More fiction than science - SF writers off target
Science fiction doesn’t do a great job of predicting the future. When it comes to telecommunications, it does worse.
At the time of writing, Netflix is streaming Blade Runner, a classic science fiction movie from 1982.
Blade Runner is interesting because the action is set in 2019. In other words, it is a view from almost 40 years ago of how we live today.
What did it get right and what did it get wrong? Some things are way off target. Early on, the hero, Rick Deckard, meets a policeman driving a flying car. We’re not even remotely near driving flying cars in 2019.
That’s a huge miss.
Bladerunner's flying advertisements
Also early on, an advertisement floats overhead. Again, flying adverts are not an everyday feature of our lives. The nearest we get are banners floating behind light aircraft.
However, the advertising hoardings are giant screens. That is on the money. Large advertising screens are now a familiar sight in cities, although, thankfully, unlike in the film, they don’t project sound with their images.
Thanks to climate change, Los Angeles, the film’s setting, suffers constant rain. The writers were correct in predicting climate change, but we have heatwaves and storms, not constant downpours.
Travelling to the stars?
One flying advertisement encourages people to emigrate ‘off-world’. Travelling to the stars seems a tempting offer looking at the movie’s depiction of 2019 life.
But really? We still shoot rockets into the sky, but no-one has been back to the moon since 1972, let alone travelled the solar system or deeper into space.
And we know Blade Runner’s people travel beyond the solar system because later in the film one of the characters talks about seeing “attack ships on fire off the shoulder of Orion”.
Then we get to the main theme of the movie: bio-engineered replicants. These aren’t robotsin the usual sense, but artificial humans. We are nowhere near this kind of technology in 2019.
As an aside, the film is based on a 1968 book called Do androids dream of electric sheep? Androids play a large part in life today, but they’re not human-like, they are mobile phones.
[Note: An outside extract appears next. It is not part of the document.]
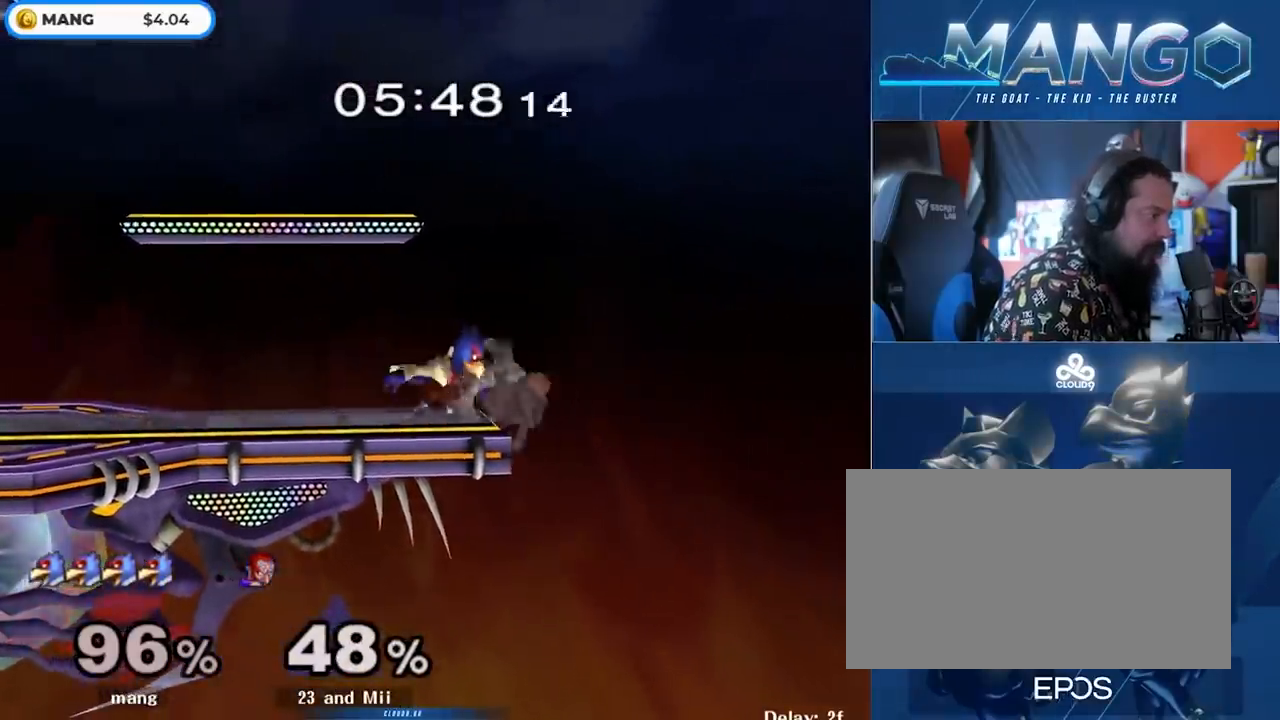
{"buttons": ["L1"], "left_stick": "center", "right_stick": "center", "events": [[200, "left_stick", "center"]]}
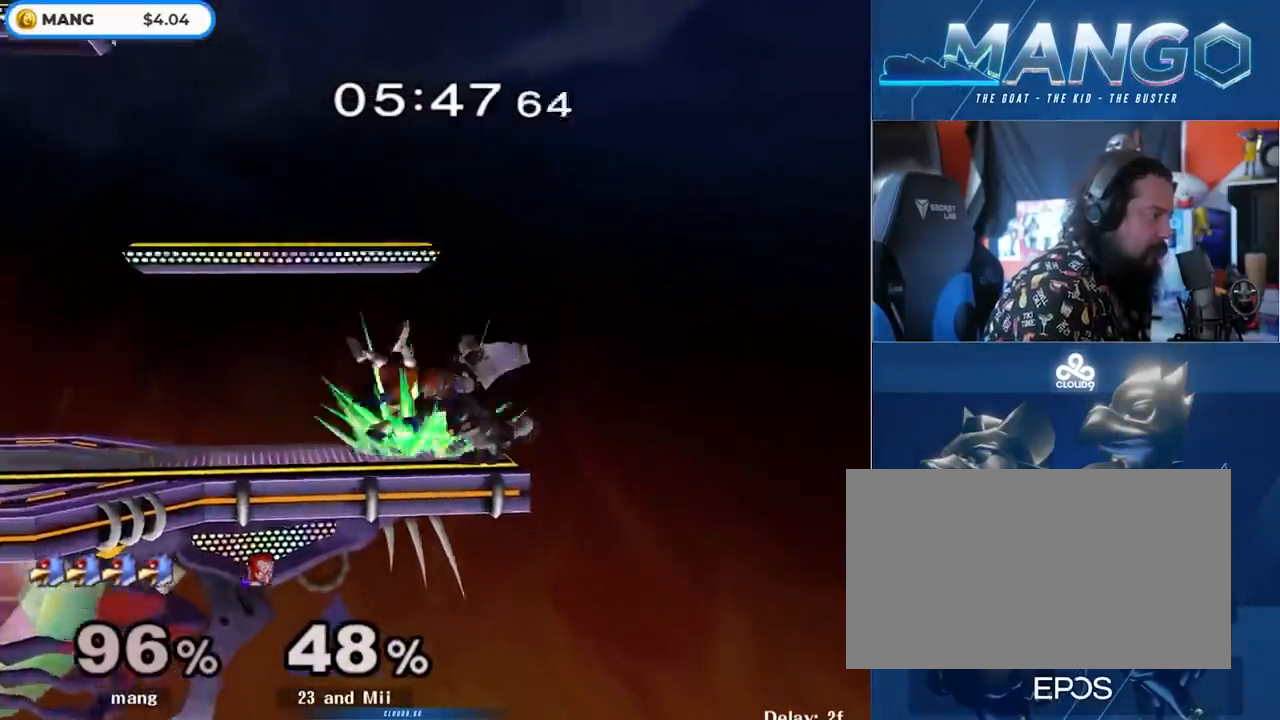
{"buttons": ["L1"], "left_stick": "left", "right_stick": "center", "events": [[67, "left_stick", "left"]]}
Where are the mobile phones?
This brings us to telecommunications. Where are the mobile phones that dominate 2019 life? Almost everybody in the real world has one.
It’s not as if mobile phones weren’t around in 1982. The first, albeit heavy and unwieldy models, were introduced in 1949. Motorola had practical commercial handsets in 1973.
And where is broadband or any other kind of digital service? In 1982, some homes had tele-text machines. And email started in the 1970s. I had a work email account in 1982. Sure, it was dial-up and extremely slow, but no-one in the film has anything remotely like internet access.
Blade Runner is entertaining and thought provoking, but as a foretaste of 2019 it doesn’t come close.